## Text block:

========

Stimulus material and procedure

All subjects participated in two fMRI sessions (t1 and t2) 12 weeks apart. Every session consisted of assessment of self-report measures reported above, assessment of pain thresholds, and an fMRI session with three different emotion regulation paradigms presented in randomized order (we report on the sensory shift paradigm in the following; cognitive distraction and reappraisal are reported elsewhere). In contrast to classical emotion regulation paradigms (reappraisal, distraction), the sensory shift paradigm paradigm was not designed to investigate intentional emotion regulation but rather to test whether psychotherapy modulates BPD patients' maladaptive emotion regulation strategy to attenuate aversive arousal through pain. Therefore, the participants did not have an emotion regulation task to perform. Their task was to watch the pictures, which were combined with temperature stimuli.

========

## Exercise instructions:
Continue the methods passage on the fMRI sensory shift paradigm from its final sentence. The material after this point is unrelated to the study methods passage.

========

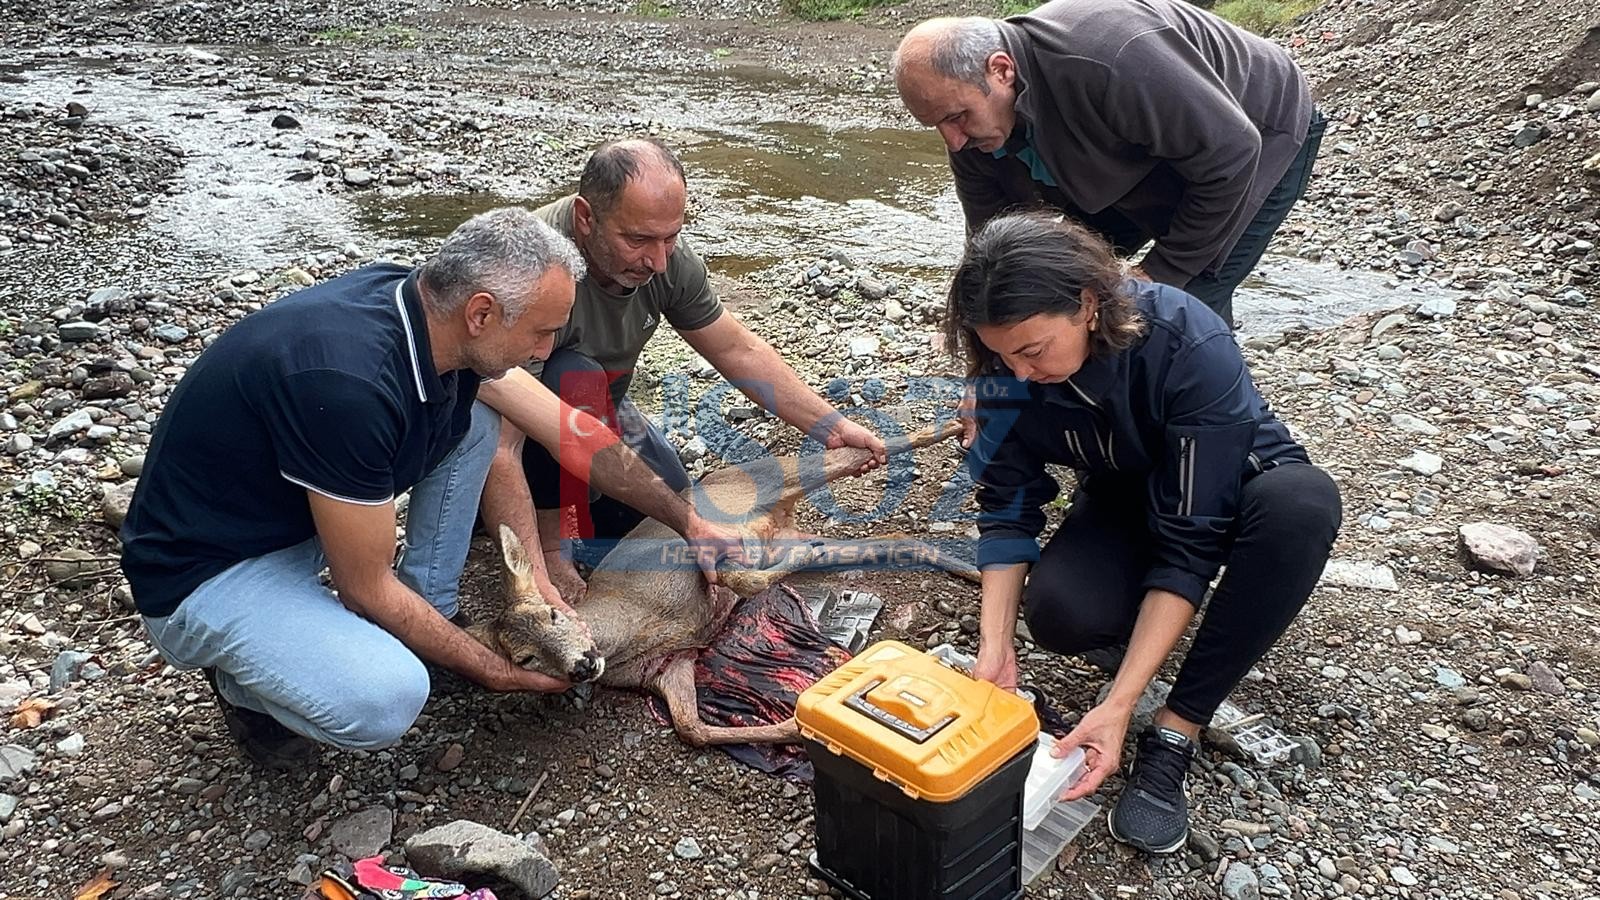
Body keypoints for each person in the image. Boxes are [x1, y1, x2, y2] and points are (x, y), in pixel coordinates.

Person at [121, 208, 743, 769]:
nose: (548, 349)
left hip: (294, 512)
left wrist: (683, 523)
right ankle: (241, 683)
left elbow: (572, 435)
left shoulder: (433, 313)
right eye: (541, 332)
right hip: (206, 569)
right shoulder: (349, 385)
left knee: (477, 419)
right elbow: (364, 587)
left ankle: (431, 604)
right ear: (481, 312)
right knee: (386, 699)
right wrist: (493, 671)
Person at [947, 211, 1341, 853]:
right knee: (1059, 614)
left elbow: (1191, 542)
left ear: (1087, 304)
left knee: (1302, 506)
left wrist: (1122, 703)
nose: (1017, 372)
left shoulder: (1187, 342)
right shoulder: (1005, 375)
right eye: (999, 354)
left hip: (1236, 484)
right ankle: (1136, 635)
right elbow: (1007, 508)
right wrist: (996, 646)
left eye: (1033, 351)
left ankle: (1177, 727)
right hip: (1126, 489)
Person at [481, 137, 887, 602]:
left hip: (605, 409)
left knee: (674, 510)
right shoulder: (533, 273)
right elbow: (502, 446)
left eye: (670, 236)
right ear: (585, 218)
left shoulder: (665, 256)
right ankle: (555, 542)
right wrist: (538, 571)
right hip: (519, 428)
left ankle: (590, 519)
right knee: (575, 374)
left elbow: (736, 349)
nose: (657, 261)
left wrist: (831, 426)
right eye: (637, 240)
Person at [895, 0, 1326, 328]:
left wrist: (1159, 272)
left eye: (956, 118)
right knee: (1054, 283)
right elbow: (992, 254)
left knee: (1179, 305)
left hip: (1255, 134)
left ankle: (1216, 427)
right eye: (937, 125)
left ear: (1001, 71)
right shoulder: (969, 132)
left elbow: (1231, 153)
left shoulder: (1109, 60)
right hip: (1133, 154)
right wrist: (986, 372)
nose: (953, 140)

========

## Response box:
Pain thresholds

After arrival and completion of questionnaires, heat and cold pain thresholds were determined using the method of limits. Subjects were presented three ascending and three descending temperature stimuli (with a rising/falling rate of 2°C per second, starting from a non-painful temperature of 38°C), and had to indicate via button press as soon as they experienced pain. Additionally, we determined an individualized painful stimulus equalling 60% of the subjective pain scale, which served as painful stimulus within the fMRI session. To this end, we used three runs of ascending and descending heat stimuli with 6 s duration, each rated on a subjective pain scale ranging from 0% (no pain) to 100% (worst imaginable pain). Subjects were instructed that 60% equals to a painful yet still tolerable sensation, which they should be able to tolerate 36 times (i.e. the number of painful stimuli during fMRI session). Temperature stimuli were delivered using a Thermal Sensory Analyzer II (Medoc Advanced Medical Systems Ltd, Ramat Yishay, Israel), a device to induce thermal stimuli at with a 3 × 3 cm surface area at the left volar forearm.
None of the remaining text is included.